* DOCUMENT TEXT *
- - - - - - -
Preferably, the esterified polyalcohol is an esterified glycerol. More
preferably, it is glycerol monooleate.
Amine-Phosphate
Preferably, the amine-phosphate is an aliphatic aromatic amine-phosphate.
More Preferably, it is an acid aliphatic aromatic amine-phosphate having a
phosphorus/oxygen atom ratio of from 4.0:1 to 4.5:1, and having at least
1.2 equivalents of acid to 1.0 equivalents of base.
One embodiment of an acid aliphatic aromatic amine-phosphate is
Vanlube.RTM. 692, sold commercially by the R. T. Vanderbilt Company, Inc.
Sulfur-Containing Organic Inhibitor
Sulfur-containing organic inhibitors can also be present. These are present
in quantities enabling a synergistic effect when used in conjunction with
the aromatic amine phosphate. It is also present in an amount sufficient
to reduce degradation of the oil upon exposure to oxygen or to oxides of
nitrogen. Sulfur-containing organic inhibitors include a variety of
materials such as organic sulfides, organic poly-sulfides, sulfurized
alkylphenols, and dithiocarbamates. Preferably, the sulfonate used in the
invention is a sodium sulfonate.
- - - - - - -
* DATA EXTRACT *

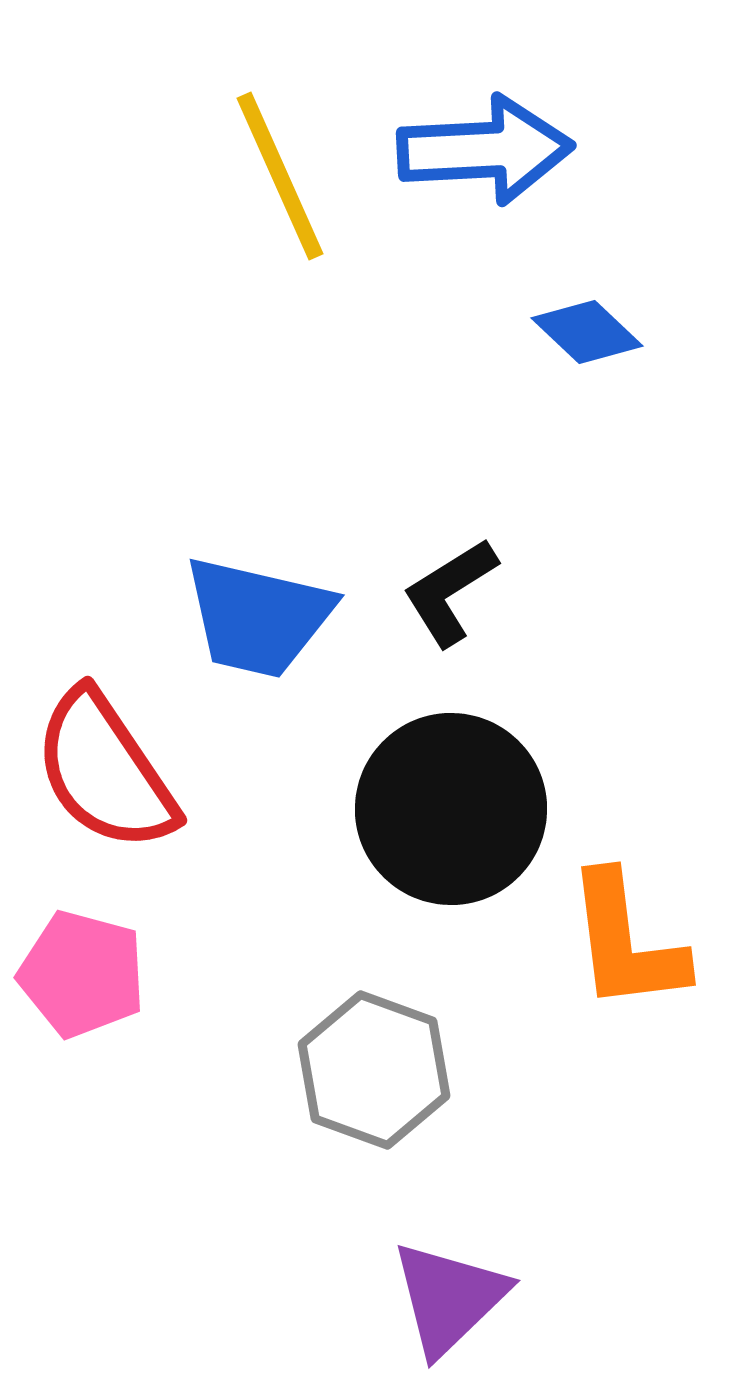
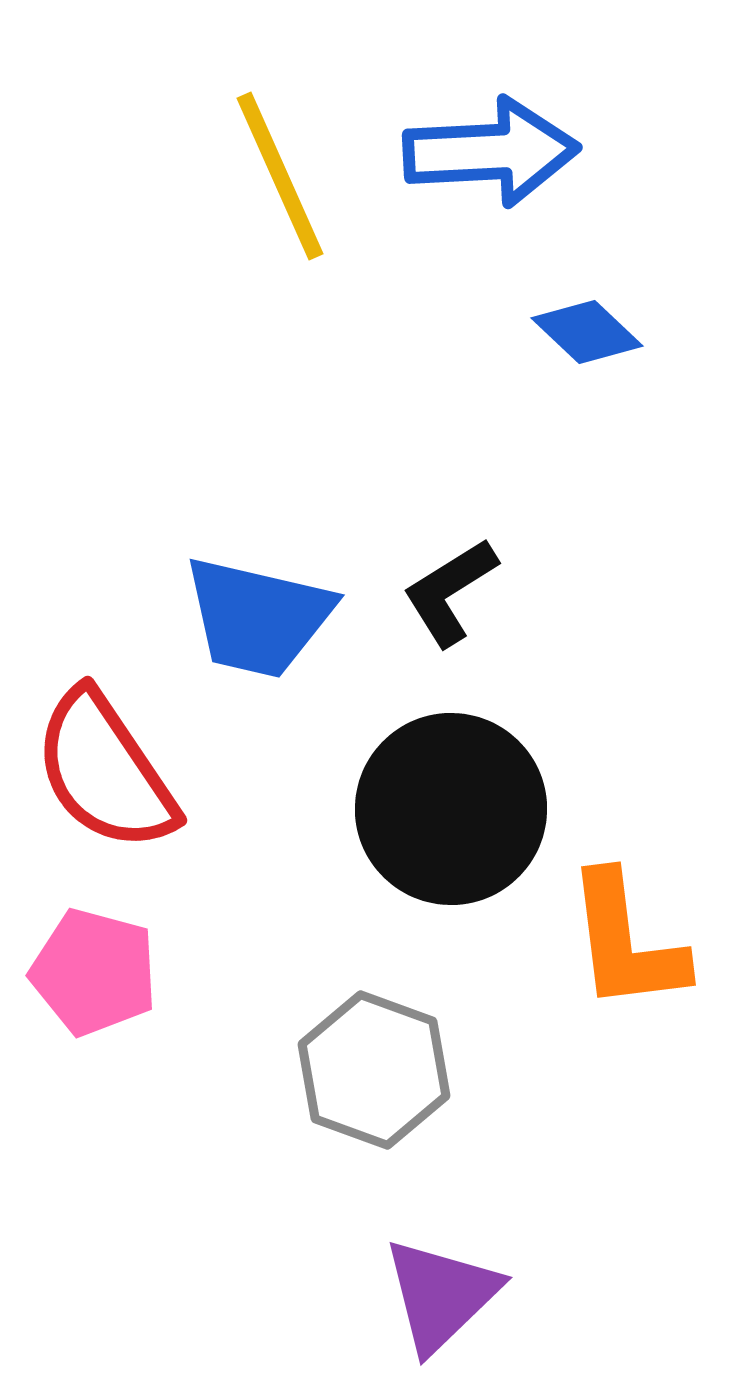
blue arrow: moved 6 px right, 2 px down
pink pentagon: moved 12 px right, 2 px up
purple triangle: moved 8 px left, 3 px up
- - - - - - -
* WHAT IS BEING ASKED *
Translate this sentence from the text on lubricant additives into French: "Sulfur-containing organic inhibitors include a variety of materials such as organic sulfides, organic poly-sulfides, sulfurized alkylphenols, and dithiocarbamates."

* RESULT *
Les inhibiteurs organiques soufrés comprennent divers matériaux tels que les sulfures organiques, les polysulfures organiques, les alkylphénols sulfurés et les dithiocarbamates.